## WORK TASK:
How many lines in the records below contain the word "demonstrates"? Answer with the number alone.

[Recorded data]
********

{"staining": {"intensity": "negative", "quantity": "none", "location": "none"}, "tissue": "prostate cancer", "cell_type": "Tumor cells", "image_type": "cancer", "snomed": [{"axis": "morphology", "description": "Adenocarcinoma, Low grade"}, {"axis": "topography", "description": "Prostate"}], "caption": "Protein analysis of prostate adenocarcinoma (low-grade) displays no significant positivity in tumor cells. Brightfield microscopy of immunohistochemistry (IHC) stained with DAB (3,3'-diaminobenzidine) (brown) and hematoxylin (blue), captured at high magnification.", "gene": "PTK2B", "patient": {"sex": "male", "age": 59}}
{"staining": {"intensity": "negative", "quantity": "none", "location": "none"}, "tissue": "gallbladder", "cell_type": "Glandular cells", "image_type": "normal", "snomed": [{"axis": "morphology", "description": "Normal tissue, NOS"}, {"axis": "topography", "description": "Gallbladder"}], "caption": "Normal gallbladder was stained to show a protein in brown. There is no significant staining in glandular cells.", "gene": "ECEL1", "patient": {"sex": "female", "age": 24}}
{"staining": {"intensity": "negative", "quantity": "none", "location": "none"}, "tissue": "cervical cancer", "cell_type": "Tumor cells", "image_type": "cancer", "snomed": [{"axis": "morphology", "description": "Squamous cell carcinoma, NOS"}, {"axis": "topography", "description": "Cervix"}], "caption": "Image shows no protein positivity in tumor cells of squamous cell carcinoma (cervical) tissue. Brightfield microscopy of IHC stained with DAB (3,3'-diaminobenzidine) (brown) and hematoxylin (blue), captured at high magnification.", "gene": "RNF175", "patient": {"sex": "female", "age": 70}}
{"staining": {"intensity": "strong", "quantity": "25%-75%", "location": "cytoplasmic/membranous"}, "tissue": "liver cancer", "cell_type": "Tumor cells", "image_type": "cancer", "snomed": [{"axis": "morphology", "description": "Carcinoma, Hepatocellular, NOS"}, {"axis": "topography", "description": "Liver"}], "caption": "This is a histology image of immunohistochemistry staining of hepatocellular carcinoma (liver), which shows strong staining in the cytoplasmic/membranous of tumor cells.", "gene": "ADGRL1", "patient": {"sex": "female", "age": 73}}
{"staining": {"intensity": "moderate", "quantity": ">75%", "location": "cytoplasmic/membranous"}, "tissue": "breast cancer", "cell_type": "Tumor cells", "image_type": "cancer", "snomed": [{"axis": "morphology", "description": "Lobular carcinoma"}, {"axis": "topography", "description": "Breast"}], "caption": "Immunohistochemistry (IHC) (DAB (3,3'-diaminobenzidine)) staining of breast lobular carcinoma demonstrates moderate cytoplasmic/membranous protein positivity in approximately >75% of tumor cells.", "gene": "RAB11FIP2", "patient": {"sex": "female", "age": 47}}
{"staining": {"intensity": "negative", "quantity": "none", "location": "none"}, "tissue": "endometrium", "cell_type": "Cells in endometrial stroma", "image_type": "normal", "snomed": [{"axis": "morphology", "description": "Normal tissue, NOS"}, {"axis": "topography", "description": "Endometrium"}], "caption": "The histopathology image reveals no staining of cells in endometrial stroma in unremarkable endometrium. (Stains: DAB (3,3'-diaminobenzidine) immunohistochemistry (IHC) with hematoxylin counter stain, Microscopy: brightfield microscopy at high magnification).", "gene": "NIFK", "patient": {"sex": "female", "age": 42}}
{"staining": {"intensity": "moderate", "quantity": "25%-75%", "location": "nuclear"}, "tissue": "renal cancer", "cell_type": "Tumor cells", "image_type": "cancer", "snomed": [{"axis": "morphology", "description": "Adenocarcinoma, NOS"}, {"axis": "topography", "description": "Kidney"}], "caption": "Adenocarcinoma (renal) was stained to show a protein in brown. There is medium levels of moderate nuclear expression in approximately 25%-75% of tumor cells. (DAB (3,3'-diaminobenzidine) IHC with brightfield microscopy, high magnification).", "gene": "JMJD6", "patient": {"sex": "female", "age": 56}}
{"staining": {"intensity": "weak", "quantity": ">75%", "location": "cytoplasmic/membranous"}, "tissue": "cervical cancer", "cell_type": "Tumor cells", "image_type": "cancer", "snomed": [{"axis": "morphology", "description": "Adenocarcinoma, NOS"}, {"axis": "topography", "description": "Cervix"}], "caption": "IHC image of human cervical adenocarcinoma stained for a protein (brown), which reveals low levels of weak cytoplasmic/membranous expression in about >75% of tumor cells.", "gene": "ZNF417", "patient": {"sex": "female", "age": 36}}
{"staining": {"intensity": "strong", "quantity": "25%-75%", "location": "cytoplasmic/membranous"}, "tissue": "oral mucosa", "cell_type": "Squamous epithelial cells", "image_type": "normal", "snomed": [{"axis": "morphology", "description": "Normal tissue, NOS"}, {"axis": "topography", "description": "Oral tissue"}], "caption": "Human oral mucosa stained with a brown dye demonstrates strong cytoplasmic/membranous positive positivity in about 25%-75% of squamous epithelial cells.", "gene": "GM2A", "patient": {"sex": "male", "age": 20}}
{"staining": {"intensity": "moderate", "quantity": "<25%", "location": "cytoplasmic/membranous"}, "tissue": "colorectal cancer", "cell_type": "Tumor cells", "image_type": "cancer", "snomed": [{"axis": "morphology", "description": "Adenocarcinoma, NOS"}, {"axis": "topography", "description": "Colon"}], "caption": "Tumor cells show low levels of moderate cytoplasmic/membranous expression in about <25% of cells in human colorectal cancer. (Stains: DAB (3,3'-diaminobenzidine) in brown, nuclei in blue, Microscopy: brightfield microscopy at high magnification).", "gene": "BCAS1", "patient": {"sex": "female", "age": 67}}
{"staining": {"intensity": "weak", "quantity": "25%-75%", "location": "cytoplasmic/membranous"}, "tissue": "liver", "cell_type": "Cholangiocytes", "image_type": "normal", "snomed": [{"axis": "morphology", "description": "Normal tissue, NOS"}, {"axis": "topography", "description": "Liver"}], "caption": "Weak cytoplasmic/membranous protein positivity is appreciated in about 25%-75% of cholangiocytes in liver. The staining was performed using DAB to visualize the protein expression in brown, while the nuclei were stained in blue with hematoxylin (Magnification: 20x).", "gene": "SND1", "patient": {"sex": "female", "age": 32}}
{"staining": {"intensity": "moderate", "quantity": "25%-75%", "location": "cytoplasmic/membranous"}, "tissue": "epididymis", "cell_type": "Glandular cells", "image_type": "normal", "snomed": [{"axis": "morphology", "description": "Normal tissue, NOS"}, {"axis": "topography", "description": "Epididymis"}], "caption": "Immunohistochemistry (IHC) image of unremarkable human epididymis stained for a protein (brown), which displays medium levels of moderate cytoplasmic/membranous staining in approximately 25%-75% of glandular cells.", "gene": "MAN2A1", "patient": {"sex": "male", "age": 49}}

********

## OUTPUT FOR THIS EXERCISE:
2